America and Refugees: Two Histories

Syrian refugees fleeing their homeland (Daily Mail)
In the days following the atrocious attacks in Paris, American politicians have wasted no time in laying the blame squarely where it does not belong: on the shoulders of the refugees fleeing the same kind of horror we collectively gasped at on Friday.

Many state Republican governors (and one Democrat) pledged not to accept Syrian refugees in their states, citing safety concerns. They feel that because one of the Paris attackers may have posed as a Syrian refugee, that their states will be the next to fall victim to a terrorist attack at the hands of a pseudo-refugee. The cognitive dissonance is especially rich with Governor Charlie Baker from Massachusetts, a state that began as a colony of people fleeing a volatile political environment.

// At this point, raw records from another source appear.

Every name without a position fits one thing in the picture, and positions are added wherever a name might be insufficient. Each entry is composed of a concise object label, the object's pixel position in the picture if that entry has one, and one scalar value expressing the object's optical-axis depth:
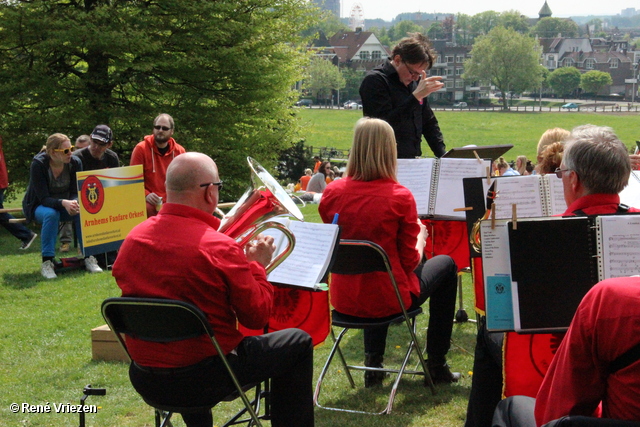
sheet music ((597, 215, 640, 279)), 2.74
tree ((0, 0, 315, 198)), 15.06
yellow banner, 7.71
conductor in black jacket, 5.84
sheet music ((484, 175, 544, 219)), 4.05
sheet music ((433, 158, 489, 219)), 5.12
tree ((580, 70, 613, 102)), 124.88
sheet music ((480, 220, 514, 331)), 2.82
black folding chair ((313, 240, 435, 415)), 4.00
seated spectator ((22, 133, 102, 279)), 8.16
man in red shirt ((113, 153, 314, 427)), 2.96
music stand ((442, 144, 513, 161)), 5.37
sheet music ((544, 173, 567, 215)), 4.11
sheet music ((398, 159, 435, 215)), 5.22
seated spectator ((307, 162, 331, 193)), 19.47
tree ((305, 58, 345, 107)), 119.06
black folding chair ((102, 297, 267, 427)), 2.86
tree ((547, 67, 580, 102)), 128.38
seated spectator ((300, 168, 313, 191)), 23.88
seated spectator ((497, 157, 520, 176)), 10.67
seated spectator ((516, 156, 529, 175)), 13.83
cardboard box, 5.15
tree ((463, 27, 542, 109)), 124.88
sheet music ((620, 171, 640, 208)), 4.14
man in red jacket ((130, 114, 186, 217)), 8.07
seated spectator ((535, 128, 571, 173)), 4.95
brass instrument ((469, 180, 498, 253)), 3.48
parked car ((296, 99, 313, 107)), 117.54
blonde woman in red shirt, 4.17
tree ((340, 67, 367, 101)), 128.38
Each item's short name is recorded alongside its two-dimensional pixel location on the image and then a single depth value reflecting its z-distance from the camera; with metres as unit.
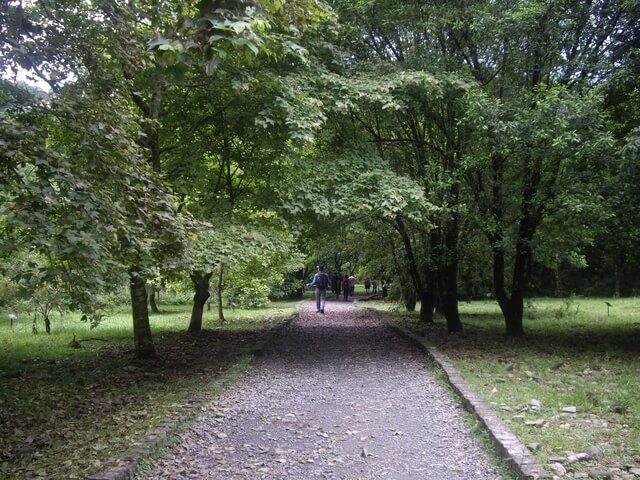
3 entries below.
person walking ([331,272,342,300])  39.04
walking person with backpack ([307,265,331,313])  19.59
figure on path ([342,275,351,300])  33.30
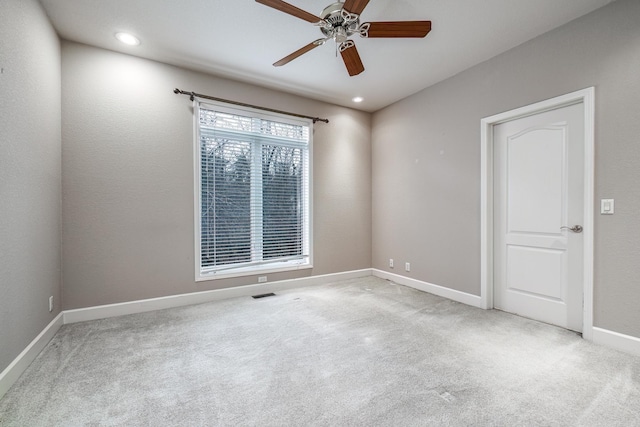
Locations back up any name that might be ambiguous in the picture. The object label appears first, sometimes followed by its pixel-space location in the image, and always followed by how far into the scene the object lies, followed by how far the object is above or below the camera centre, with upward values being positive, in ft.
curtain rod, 10.86 +4.70
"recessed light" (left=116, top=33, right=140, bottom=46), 8.95 +5.73
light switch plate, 7.54 +0.14
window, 11.58 +0.92
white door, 8.52 -0.15
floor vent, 12.06 -3.67
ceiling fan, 6.14 +4.53
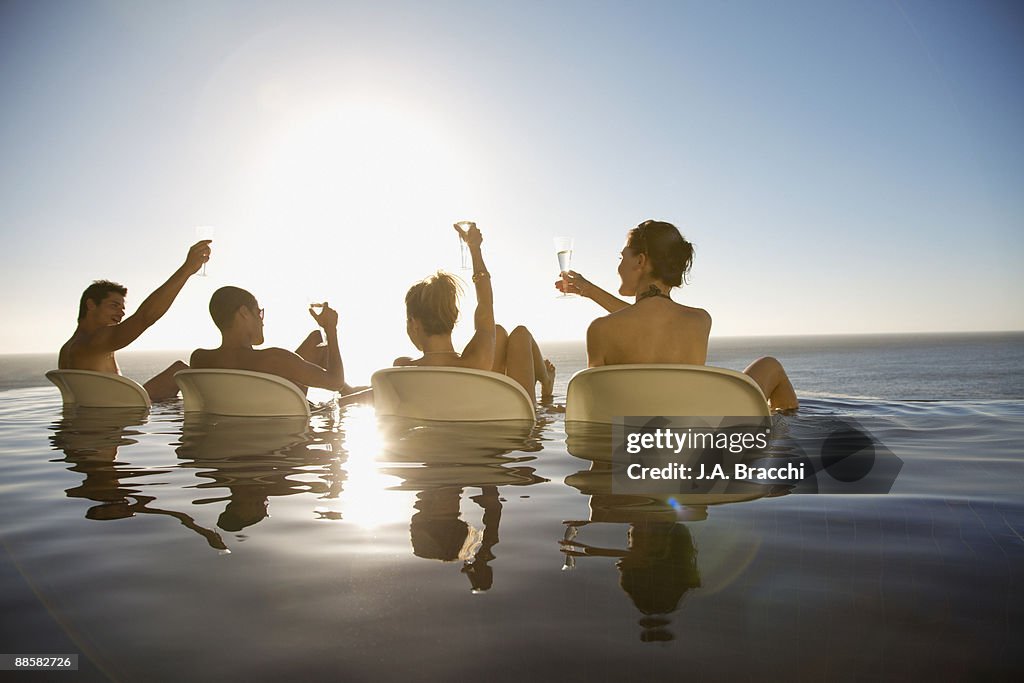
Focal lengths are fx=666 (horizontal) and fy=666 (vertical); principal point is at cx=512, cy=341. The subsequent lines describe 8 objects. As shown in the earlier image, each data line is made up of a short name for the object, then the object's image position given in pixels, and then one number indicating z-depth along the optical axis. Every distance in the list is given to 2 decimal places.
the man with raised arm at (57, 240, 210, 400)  7.76
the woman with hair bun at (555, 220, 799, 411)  4.80
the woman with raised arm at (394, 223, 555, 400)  5.68
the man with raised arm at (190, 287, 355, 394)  6.66
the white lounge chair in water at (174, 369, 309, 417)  6.14
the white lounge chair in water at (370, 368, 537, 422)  5.32
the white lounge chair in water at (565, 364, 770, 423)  4.06
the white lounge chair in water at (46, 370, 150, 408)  7.48
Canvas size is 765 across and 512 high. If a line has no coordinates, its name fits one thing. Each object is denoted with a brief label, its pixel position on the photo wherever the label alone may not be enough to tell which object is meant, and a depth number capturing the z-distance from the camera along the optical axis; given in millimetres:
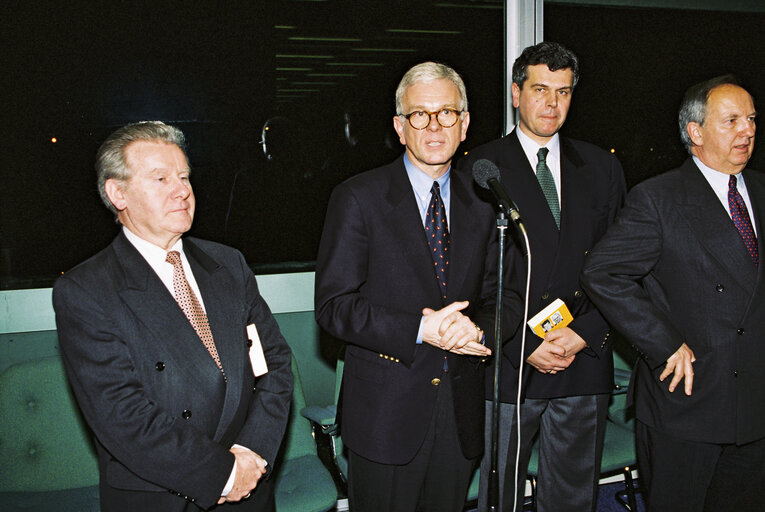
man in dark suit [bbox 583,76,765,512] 2252
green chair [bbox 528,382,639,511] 2964
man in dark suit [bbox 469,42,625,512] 2527
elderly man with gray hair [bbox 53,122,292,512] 1705
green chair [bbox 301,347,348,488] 2816
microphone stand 1622
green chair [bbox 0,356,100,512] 2693
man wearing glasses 2041
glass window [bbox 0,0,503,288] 3188
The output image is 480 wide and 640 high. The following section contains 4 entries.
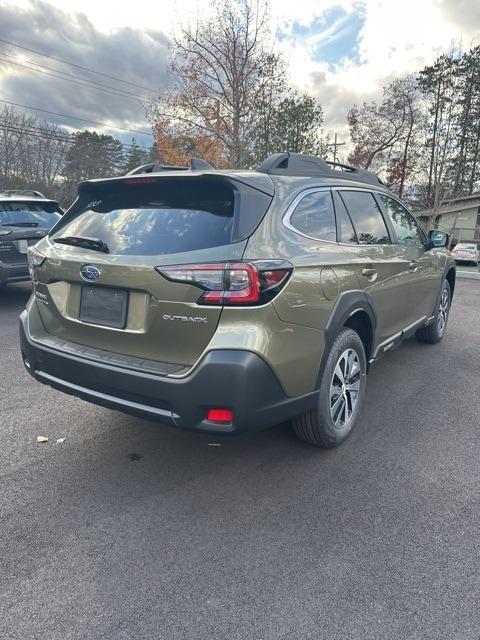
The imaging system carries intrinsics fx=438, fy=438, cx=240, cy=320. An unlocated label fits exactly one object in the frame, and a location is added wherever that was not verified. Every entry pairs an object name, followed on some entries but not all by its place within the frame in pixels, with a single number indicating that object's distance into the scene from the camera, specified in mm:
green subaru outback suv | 2160
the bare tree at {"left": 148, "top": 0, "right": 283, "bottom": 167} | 18484
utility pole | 34169
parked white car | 26219
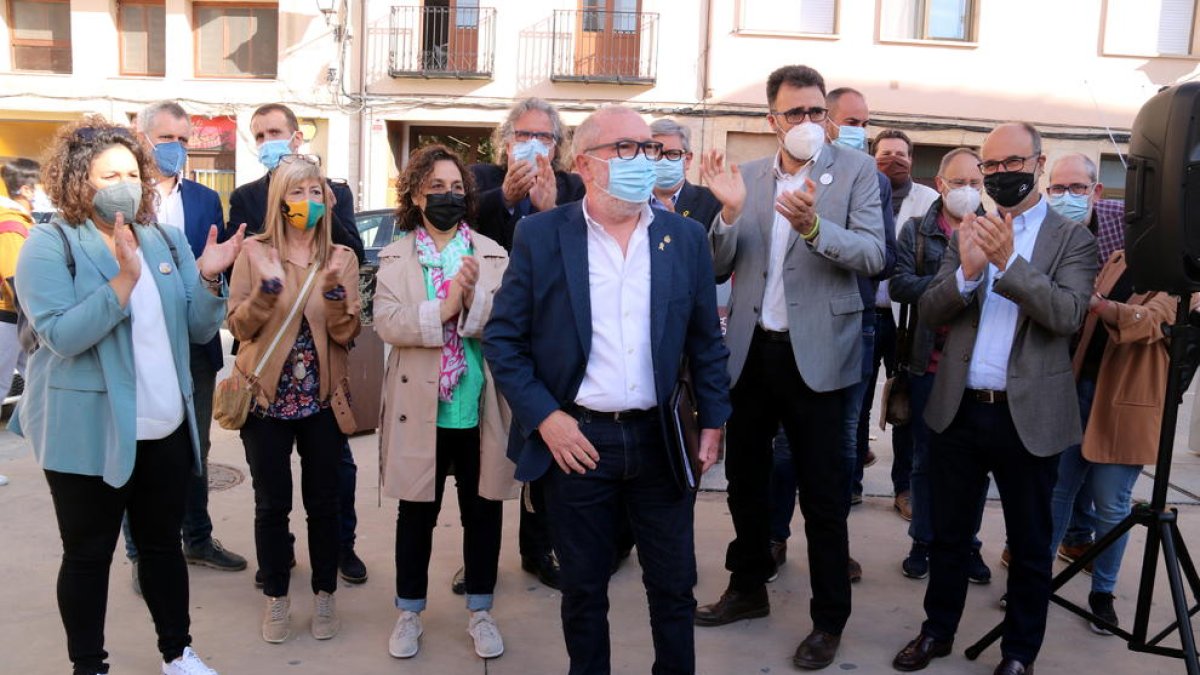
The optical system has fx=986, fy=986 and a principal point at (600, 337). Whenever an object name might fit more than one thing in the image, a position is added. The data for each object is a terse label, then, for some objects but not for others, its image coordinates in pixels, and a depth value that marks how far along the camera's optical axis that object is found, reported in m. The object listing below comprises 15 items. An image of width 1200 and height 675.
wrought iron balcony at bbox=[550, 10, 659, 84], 17.58
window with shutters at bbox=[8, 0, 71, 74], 18.36
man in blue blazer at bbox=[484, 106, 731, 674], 2.97
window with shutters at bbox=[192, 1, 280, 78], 18.08
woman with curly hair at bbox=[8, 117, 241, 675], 3.02
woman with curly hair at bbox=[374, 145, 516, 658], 3.60
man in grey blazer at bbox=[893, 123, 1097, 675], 3.44
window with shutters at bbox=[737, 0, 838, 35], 17.05
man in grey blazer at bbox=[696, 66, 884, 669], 3.62
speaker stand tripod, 3.30
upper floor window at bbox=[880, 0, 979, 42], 17.12
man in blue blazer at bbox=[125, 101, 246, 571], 4.29
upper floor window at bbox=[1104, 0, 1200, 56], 17.20
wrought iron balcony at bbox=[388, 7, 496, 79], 17.73
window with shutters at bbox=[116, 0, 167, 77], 18.16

To begin with, the idea that Syrian refugees are just coming over to America without any kind of vetting process is absurd. It typically takes 12-18 months from the time of application to be able to enter the United States. On top of this, less than 1% of refugees worldwide are ever actually resettled to a third country. This small, highly vetted group is not coming to America to commit terrorist acts. They are coming to America and other Western nations to escape the very terrorism these governors and other reactionaries are accusing them of trying to further.

But this all flies in the face of another issue: the main proponents of the Paris attacks were citizens of EU nations. Preventing only Syrians from coming to the United States does not solve for those radicalized in the very nations they seek to destroy. Slandering Syrian refugees in order to score political points by scaring one's electorate does absolutely nothing for national security, and instead further inflames anti-Muslim sentiment which helps drive radicalization.

It does, however, call to mind a disgraceful time in the United States. During WWII, the US State Department tightened immigration policy, fearing that Jews fleeing Hitler and Nazism could be made to act as German agents in the US. In an infamous case, Washington turned away the MS St. Louis, a German ocean liner trying to find a place for over 900 Jewish refugees, forcing it to return to Europe, where over a quarter of the ship's passengers went on to perish in the Holocaust.

But America has proven itself a world leader in this field in the past, with no major issues. From 1975 to 1997, nearly 1.3 million refugees have been resettled in the United States from Indochina following the fall of Saigon. In the first few months alone, 130,000 Vietnamese were resettled from a landscape scarred by a war fought in part by the United States.

We have a choice here, as a nation. We can look back at our WWII policy, which hid behind xenophobia and disallowed Eastern Europe's victims into our borders, sending many to the gas chambers as a result. Or, we can lead the world, much like we did following the Vietnam War, and accept refugees coming from a region we have played a large part in destabilizing. The alternative is not just failing as a nation on a moral level, but serves up those seeking a better life (into which many of us just happened to be born) to groups like ISIS as either victims or recently spurned recruits.